In a Landscape of 'Me Too' Drug Development, What
Spurs Radical Innovation?
Pharmaceutical companies are criticized
for not producing more breakthrough drugs. But new research by Joshua
Krieger and colleagues shows that, given a financial windfall, drug giants
turn on the innovation.
New research finds that large pharmaceutical companies,
typically conservative in their pursuit of novel drug development, are more
willing to undertake radical innovation after receiving an unexpected cash
windfall.
The pharmaceutical industry has a tendency to concentrate on “me
too” drug development—therapies that are chemically similar to established
drugs—rather than on riskier, novel drugs. Critics say this tendency helps
explain why therapeutic breakthroughs are increasingly less frequent.
“When firms are making investment decisions—not because of their
constraints but because their cash reserves have suddenly expanded—they tend to
put that extra budget towards more exploratory projects,” says Harvard Business
School Assistant Professor Joshua Krieger. He
co-authored the study Developing
Novel Drugs (pdf) with Danielle Li, Massachusetts Institute of
Technology; and Dimitris Papanikolaou, Kellogg School of Management.

▶ **Supplied entries**:
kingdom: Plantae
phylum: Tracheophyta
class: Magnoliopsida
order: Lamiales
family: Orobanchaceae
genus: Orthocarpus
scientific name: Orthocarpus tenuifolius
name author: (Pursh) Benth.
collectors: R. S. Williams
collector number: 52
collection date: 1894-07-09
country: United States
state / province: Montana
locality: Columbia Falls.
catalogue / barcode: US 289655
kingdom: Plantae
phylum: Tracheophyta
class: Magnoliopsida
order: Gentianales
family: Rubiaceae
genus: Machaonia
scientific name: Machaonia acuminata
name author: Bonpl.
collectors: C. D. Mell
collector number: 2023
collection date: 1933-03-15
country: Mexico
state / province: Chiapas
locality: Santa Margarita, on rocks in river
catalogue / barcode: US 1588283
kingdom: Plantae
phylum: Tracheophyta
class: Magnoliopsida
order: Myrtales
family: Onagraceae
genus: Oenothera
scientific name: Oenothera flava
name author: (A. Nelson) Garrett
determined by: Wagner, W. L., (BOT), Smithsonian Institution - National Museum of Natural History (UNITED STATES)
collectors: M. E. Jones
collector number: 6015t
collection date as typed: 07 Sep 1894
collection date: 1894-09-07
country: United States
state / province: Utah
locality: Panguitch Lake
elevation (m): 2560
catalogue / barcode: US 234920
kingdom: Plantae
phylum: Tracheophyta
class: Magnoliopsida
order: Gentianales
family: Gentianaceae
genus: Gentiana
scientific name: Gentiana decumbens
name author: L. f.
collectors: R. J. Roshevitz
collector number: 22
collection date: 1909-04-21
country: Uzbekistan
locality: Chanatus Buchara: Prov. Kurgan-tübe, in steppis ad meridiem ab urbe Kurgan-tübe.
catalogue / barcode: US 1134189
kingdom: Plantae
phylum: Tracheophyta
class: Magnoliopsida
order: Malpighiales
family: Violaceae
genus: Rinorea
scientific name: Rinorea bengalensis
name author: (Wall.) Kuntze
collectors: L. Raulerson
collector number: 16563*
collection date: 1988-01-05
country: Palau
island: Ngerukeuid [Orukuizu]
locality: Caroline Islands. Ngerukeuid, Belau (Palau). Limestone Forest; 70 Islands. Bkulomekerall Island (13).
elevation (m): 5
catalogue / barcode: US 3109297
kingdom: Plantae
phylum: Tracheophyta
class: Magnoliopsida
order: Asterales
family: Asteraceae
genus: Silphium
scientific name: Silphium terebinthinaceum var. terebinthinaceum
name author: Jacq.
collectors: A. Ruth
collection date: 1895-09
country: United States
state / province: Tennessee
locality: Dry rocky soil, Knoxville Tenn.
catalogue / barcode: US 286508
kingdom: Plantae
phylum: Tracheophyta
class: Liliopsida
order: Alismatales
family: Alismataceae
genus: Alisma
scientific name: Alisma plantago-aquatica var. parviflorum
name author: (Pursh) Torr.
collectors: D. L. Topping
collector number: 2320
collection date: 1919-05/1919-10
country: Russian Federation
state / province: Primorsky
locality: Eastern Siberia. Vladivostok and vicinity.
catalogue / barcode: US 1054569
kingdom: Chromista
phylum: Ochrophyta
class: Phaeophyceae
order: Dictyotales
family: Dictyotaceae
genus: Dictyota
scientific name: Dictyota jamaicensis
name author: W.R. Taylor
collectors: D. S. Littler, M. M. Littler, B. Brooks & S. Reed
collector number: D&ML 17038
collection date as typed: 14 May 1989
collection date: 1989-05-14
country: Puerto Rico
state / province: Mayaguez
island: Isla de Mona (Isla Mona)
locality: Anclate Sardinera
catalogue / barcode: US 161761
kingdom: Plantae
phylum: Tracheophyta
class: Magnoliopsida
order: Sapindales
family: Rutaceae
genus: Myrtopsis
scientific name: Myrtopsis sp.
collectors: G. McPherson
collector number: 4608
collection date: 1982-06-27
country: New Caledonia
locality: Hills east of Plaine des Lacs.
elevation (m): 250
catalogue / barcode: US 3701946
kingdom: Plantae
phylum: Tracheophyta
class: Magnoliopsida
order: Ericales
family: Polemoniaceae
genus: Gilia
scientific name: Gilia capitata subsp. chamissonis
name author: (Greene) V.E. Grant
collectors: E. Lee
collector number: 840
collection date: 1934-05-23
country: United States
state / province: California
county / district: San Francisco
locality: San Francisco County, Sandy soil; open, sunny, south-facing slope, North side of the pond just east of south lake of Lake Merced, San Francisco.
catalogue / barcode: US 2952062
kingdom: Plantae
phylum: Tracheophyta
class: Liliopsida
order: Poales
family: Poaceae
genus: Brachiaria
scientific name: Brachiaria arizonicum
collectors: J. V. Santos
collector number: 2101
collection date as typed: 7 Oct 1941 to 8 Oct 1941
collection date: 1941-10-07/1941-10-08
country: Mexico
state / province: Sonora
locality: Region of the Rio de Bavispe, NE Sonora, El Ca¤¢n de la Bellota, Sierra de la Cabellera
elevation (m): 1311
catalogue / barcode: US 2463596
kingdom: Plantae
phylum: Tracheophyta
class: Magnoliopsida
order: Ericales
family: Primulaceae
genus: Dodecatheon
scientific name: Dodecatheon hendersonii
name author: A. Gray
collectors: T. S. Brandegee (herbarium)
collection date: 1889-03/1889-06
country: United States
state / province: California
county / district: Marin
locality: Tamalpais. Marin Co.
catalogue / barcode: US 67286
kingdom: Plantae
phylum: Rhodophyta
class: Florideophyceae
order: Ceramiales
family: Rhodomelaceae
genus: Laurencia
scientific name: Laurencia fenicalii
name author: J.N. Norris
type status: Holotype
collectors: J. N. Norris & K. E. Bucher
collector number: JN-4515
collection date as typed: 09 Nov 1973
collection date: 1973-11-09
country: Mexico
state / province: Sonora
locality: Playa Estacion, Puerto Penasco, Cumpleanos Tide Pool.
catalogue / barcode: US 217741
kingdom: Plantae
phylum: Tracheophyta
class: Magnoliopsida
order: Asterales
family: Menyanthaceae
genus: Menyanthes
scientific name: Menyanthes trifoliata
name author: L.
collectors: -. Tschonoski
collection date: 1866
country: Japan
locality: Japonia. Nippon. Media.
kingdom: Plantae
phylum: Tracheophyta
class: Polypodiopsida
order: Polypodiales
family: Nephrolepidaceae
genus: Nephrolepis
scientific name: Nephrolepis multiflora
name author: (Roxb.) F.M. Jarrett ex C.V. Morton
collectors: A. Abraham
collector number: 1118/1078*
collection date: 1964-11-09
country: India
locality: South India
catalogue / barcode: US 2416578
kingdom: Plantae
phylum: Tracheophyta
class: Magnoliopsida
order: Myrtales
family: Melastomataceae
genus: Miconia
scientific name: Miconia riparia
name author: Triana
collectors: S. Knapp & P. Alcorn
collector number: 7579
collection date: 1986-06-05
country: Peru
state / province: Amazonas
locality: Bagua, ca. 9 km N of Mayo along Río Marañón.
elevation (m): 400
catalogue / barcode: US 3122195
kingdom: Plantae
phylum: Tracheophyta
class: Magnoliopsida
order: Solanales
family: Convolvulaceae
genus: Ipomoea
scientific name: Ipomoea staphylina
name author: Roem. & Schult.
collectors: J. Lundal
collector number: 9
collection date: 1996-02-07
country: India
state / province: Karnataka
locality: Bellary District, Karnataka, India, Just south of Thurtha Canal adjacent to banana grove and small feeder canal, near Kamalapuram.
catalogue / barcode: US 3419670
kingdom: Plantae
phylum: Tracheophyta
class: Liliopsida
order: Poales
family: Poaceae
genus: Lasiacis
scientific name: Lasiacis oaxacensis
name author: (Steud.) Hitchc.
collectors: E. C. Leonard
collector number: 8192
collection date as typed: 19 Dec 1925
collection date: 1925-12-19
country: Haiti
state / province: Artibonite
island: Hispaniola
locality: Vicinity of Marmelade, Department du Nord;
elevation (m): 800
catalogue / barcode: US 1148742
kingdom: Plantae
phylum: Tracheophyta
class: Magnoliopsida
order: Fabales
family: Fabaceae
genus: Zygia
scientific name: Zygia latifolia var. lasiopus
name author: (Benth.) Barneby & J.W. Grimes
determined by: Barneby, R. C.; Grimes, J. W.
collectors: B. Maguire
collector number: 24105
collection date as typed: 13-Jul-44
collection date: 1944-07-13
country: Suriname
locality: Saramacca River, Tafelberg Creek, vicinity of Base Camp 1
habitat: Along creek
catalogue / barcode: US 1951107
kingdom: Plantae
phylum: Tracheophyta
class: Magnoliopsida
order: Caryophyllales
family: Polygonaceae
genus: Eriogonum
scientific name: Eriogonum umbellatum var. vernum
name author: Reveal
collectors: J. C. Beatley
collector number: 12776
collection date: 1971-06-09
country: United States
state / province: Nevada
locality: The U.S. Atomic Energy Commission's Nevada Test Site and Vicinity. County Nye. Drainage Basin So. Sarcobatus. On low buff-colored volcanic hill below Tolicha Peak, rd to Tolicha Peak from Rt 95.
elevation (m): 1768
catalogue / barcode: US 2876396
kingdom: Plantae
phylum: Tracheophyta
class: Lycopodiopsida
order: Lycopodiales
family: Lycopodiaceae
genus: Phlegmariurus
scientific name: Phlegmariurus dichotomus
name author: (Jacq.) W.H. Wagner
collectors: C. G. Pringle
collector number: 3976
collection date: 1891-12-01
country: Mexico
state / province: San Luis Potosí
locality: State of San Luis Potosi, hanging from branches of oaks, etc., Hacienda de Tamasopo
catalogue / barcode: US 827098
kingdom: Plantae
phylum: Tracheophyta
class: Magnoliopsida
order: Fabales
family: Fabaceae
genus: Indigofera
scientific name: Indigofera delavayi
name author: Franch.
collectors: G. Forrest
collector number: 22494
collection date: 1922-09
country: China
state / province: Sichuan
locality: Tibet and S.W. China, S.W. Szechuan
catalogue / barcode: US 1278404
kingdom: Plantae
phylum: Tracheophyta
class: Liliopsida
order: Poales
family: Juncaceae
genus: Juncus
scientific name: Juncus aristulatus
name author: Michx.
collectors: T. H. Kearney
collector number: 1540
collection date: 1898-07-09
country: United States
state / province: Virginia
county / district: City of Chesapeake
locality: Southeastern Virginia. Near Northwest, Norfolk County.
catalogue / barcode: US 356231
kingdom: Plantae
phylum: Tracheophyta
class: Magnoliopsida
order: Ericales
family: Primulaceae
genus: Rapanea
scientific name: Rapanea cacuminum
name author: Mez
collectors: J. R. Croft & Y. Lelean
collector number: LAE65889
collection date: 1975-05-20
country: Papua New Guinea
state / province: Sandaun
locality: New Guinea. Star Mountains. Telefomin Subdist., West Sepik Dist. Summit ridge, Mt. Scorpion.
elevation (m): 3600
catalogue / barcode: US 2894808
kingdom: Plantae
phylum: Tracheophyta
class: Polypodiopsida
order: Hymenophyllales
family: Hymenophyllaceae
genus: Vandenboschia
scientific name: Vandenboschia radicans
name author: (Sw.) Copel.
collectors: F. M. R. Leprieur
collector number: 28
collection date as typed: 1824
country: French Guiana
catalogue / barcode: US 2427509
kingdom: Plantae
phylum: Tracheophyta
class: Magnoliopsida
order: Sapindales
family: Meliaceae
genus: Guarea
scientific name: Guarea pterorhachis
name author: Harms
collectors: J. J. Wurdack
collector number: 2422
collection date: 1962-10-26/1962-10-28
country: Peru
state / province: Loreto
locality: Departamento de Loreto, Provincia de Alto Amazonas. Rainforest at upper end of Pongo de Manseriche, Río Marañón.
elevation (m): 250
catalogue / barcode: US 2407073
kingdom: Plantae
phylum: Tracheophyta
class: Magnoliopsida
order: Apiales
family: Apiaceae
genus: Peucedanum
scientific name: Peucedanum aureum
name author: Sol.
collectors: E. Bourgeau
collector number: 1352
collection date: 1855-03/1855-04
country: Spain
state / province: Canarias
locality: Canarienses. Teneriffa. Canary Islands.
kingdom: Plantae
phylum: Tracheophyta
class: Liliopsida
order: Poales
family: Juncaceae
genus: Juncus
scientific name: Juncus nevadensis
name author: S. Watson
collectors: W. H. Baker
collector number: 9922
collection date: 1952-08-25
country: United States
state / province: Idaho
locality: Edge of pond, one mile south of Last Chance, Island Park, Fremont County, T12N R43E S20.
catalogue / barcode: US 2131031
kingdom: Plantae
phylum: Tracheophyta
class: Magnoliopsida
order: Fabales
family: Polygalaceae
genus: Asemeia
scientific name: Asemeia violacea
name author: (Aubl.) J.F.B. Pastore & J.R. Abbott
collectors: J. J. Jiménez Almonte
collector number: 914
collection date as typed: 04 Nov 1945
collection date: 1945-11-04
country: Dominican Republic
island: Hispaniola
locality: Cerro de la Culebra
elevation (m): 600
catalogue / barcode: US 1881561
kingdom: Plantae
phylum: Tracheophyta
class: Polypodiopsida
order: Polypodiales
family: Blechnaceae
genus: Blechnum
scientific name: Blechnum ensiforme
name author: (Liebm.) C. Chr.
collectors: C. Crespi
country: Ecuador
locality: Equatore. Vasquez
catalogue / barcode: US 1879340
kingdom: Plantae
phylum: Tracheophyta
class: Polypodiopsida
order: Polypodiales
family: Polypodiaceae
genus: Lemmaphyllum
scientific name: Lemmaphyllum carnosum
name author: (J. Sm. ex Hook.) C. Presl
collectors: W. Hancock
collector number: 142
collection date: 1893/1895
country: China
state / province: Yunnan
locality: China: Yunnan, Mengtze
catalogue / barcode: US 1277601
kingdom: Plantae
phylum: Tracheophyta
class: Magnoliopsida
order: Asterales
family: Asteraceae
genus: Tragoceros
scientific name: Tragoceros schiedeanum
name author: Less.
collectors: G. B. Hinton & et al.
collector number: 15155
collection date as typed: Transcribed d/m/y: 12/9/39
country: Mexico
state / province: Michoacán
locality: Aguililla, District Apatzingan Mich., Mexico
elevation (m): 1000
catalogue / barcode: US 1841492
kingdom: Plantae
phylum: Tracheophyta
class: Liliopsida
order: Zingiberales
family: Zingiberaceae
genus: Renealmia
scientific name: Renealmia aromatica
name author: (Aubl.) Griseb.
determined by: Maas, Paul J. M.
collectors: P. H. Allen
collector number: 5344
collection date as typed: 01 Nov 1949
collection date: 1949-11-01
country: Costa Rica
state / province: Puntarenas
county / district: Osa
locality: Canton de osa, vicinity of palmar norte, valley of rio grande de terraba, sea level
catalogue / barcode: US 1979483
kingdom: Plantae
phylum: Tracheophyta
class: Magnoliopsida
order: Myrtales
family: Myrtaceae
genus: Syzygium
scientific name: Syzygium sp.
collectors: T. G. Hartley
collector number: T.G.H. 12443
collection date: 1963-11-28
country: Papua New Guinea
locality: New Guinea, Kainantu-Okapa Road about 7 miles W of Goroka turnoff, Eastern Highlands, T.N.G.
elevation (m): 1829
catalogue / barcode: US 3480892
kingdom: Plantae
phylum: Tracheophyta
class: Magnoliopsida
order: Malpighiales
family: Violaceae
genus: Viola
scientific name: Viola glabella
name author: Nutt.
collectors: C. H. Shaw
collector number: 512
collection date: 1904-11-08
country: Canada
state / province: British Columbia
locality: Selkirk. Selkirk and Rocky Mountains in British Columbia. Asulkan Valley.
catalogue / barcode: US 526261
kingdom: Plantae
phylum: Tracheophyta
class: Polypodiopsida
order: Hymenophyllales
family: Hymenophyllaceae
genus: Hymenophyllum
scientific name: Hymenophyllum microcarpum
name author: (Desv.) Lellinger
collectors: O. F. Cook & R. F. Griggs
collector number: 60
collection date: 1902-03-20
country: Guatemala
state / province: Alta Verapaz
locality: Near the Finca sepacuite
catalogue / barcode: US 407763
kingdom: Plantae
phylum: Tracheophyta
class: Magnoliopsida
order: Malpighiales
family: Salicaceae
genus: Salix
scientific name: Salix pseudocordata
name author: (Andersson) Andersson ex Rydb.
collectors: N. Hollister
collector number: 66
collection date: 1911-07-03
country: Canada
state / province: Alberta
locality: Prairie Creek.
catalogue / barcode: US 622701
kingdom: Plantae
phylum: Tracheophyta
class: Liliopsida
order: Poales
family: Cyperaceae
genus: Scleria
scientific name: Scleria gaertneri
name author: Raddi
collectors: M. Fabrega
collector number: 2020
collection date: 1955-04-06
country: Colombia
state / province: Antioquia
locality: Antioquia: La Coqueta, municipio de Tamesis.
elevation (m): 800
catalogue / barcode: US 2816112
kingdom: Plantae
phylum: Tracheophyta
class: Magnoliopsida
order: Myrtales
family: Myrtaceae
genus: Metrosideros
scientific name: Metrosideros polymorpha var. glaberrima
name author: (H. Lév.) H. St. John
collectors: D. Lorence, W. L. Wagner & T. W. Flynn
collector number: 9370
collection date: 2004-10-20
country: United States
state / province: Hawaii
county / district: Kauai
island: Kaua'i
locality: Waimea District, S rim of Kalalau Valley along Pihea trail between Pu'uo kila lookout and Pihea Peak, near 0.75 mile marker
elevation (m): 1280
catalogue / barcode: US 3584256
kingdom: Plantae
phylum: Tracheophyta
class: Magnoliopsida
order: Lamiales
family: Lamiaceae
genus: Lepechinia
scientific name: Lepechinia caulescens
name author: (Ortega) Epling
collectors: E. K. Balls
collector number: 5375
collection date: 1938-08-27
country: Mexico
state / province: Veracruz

▶ **Tasks and exercises**:
**a)** List every author of the study "Developing Novel Drugs" named in the article on drug development, together with the institution the article gives for each.
**b)** Write the next few sentences of the article on drug development, picking up after its final sentence.

▶ **Your responses**:
**a)**
Joshua Krieger, Harvard Business School
Danielle Li, Massachusetts Institute of Technology
Dimitris Papanikolaou, Kellogg School of Management

**b)**
On balance, novel drugs with unproven chemical formulas are
riskier to pursue because they are less likely to win approval from the US Food
and Drug Administration. These drug candidates, which cost tens of millions of
dollars or more to develop, face a less than 10 percent chance of approval. Me
toos have greater than 20 percent chance of reaching the market, and generally
require lower investment.
For patients, of course, it’s the novel blockbusters that can be
the most life-changing.
Tracking a windfall
To understand the effect of financial windfalls on drug
development choice, researchers looked at more than 12,000 drug candidates from
3,108 firms, eventually narrowing the field to 270 companies that had at least
one drug already approved by the FDA.
The cohort included small, one-drug firms and large firms with
about 100 products in their portfolios. They examined all companies that held
at least one drug patent on the market as of 2003.
The researchers focused mainly on small-molecule drugs,
not biologics. That’s because of how the compounds are structured
chemically. The complicated chemical makeup of biotechnology drugs makes them
too difficult to compare in terms of structural uniqueness. However, the
researchers also found that cash windfalls led to an increase in the number of
biologics developed.
To gauge the impact of receiving what economists call a
“cashflow shock,” researchers looked at the introduction of Medicare Part D,
which expanded coverage for patients over the age of 65. That would result in
more drug sales, although not the same increases across all drugs and all companies,
Krieger says.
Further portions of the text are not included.